**DIRECTIONS FOR THIS TASK**:
Exact reproduction is required for all entries.

**PROVIDED INFORMATION**:
*-*-*

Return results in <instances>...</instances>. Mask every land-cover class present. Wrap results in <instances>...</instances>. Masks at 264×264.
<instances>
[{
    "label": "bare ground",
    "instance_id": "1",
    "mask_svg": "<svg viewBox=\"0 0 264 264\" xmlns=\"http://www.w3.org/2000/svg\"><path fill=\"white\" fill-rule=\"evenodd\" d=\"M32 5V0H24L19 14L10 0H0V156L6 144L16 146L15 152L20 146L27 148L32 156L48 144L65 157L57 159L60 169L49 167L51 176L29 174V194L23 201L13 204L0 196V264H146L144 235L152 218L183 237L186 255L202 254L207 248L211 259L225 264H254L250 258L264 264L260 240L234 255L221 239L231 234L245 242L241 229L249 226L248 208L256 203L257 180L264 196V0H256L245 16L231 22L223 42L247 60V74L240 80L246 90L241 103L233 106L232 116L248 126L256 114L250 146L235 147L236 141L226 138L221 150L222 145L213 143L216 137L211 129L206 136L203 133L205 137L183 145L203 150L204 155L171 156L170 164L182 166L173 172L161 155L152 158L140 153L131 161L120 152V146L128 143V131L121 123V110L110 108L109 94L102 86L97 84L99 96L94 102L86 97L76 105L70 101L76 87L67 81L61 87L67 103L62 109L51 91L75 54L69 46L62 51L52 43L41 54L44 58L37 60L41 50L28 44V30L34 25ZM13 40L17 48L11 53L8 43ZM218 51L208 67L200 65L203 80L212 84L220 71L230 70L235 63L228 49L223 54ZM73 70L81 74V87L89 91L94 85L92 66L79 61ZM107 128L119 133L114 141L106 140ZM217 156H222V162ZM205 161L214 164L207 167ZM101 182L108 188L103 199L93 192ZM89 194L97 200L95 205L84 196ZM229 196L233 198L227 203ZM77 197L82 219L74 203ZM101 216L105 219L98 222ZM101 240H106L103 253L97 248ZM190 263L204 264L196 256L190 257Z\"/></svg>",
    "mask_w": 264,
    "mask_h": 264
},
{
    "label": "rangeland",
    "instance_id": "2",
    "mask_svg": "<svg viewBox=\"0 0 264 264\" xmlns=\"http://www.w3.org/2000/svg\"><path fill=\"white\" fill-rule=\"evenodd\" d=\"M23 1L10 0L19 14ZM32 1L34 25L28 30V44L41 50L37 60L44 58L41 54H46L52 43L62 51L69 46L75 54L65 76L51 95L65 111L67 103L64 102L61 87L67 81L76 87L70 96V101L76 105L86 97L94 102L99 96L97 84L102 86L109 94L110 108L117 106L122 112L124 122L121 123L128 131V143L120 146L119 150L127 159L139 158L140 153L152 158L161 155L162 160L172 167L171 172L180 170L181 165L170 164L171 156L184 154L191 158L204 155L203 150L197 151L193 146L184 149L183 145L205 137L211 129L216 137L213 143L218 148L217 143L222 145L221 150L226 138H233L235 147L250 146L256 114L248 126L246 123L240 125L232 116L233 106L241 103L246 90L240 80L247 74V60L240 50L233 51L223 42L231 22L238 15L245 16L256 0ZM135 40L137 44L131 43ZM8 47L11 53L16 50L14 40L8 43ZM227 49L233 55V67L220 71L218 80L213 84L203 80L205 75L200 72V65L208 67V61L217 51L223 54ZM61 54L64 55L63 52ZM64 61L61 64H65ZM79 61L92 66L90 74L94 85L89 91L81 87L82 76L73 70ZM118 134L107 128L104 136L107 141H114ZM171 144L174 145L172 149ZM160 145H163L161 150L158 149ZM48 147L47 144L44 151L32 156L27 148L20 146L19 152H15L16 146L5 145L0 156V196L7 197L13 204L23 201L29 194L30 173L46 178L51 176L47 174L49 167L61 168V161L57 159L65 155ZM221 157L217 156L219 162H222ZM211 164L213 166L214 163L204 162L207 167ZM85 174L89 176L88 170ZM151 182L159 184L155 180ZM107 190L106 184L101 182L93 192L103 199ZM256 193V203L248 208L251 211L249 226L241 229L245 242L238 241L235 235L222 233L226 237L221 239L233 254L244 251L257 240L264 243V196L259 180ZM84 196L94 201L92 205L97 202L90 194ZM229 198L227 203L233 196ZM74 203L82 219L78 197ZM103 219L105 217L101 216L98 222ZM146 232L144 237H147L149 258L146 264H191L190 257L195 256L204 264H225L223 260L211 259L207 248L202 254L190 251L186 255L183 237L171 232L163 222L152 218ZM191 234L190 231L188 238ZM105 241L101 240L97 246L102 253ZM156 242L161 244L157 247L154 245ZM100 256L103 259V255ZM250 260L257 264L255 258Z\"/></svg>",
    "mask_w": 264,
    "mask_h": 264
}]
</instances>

*-*-*

**RESPONSE**:
Return results in <instances>...</instances>. Mask every land-cover class present. Wrap results in <instances>...</instances>. Masks at 264×264.
<instances>
[{
    "label": "bare ground",
    "instance_id": "1",
    "mask_svg": "<svg viewBox=\"0 0 264 264\" xmlns=\"http://www.w3.org/2000/svg\"><path fill=\"white\" fill-rule=\"evenodd\" d=\"M32 5V0H24L19 14L10 0H0V156L6 144L16 146L15 152L20 146L27 148L32 156L48 144L65 157L57 159L60 169L49 167L51 176L29 174V194L23 201L13 204L0 196V264H146L144 235L152 218L183 237L186 255L202 254L207 248L211 259L225 264H254L250 258L264 264L260 240L234 255L221 239L231 234L245 242L241 229L249 226L248 208L256 203L257 180L264 196V0H256L245 16L231 22L223 42L247 60V74L240 80L246 90L241 103L233 106L232 116L248 126L256 114L250 146L235 147L236 141L226 138L221 150L222 145L213 143L216 137L211 129L206 136L203 133L205 137L183 145L203 150L204 155L171 156L170 164L182 166L173 172L161 155L152 158L140 153L131 161L120 152V146L128 143V131L121 123V110L110 108L109 94L102 86L97 84L99 96L94 102L86 97L76 105L70 101L76 87L67 81L61 87L67 103L62 109L51 91L75 54L69 46L62 51L52 43L41 54L44 58L37 60L41 50L28 44V30L34 25ZM13 40L17 48L11 53L8 43ZM218 51L208 67L200 65L203 80L212 84L220 71L230 70L235 63L228 49L223 54ZM73 70L81 74V87L89 91L94 85L92 66L79 61ZM107 128L119 133L114 141L106 140ZM217 156H222V162ZM205 161L214 164L207 167ZM101 182L108 188L103 199L93 192ZM89 194L97 200L95 205L84 196ZM229 196L233 198L227 203ZM77 197L82 219L74 203ZM101 216L105 219L98 222ZM101 240H106L103 253L97 248ZM190 263L204 264L196 256L190 257Z\"/></svg>",
    "mask_w": 264,
    "mask_h": 264
},
{
    "label": "rangeland",
    "instance_id": "2",
    "mask_svg": "<svg viewBox=\"0 0 264 264\" xmlns=\"http://www.w3.org/2000/svg\"><path fill=\"white\" fill-rule=\"evenodd\" d=\"M23 1L10 0L19 14ZM32 1L34 25L28 30V44L41 50L37 60L44 58L41 54H46L52 43L62 51L69 46L75 54L65 76L51 95L65 111L67 103L64 102L61 87L67 81L76 87L70 96V101L76 105L86 97L94 102L99 96L97 84L102 86L109 94L110 108L117 106L122 112L124 122L121 123L128 131V143L120 146L119 150L127 159L139 158L140 153L152 158L161 155L162 160L172 167L171 172L180 170L181 165L170 164L171 156L184 154L191 158L204 155L203 150L197 151L193 146L184 149L183 145L205 137L211 129L216 137L213 143L218 148L217 143L222 145L221 150L226 138H233L235 147L250 146L256 114L248 126L246 123L240 125L232 116L233 106L241 103L246 90L240 80L247 74V60L240 50L233 51L223 42L231 22L238 15L245 16L256 0ZM135 40L137 44L131 43ZM8 47L11 53L16 50L14 40L8 43ZM227 49L233 55V67L220 71L218 80L213 84L203 80L205 75L200 72V65L208 67V61L217 51L223 54ZM61 54L64 55L63 52ZM64 61L61 64H65ZM79 61L92 66L90 74L94 85L89 91L81 87L82 76L73 70ZM118 134L107 128L104 136L107 141H114ZM171 144L174 145L172 149ZM160 145H163L161 150L158 149ZM48 147L47 144L44 151L32 156L27 148L20 146L19 152H15L16 146L5 145L0 156V196L7 197L13 204L23 201L29 194L30 173L46 178L51 176L47 174L49 167L61 168V161L57 159L65 155ZM221 157L217 156L219 162H222ZM211 164L213 166L214 163L204 162L207 167ZM85 174L89 176L88 170ZM151 182L159 184L155 180ZM107 190L106 184L101 182L93 192L103 199ZM256 193V203L248 208L251 211L249 226L241 229L245 242L238 241L235 235L222 233L226 237L221 239L233 254L244 251L257 240L264 243V196L259 180ZM84 196L94 201L92 205L97 202L90 194ZM229 198L227 203L233 196ZM74 203L82 219L78 197ZM103 219L105 217L101 216L98 222ZM146 232L144 237H147L149 258L146 264H191L190 257L195 256L204 264H225L223 260L211 259L207 248L202 254L190 251L186 255L183 237L171 232L163 222L152 218ZM191 234L190 231L188 238ZM105 241L101 240L97 246L102 253ZM156 242L161 244L157 247L154 245ZM100 256L103 259V255ZM250 260L257 264L255 258Z\"/></svg>",
    "mask_w": 264,
    "mask_h": 264
}]
</instances>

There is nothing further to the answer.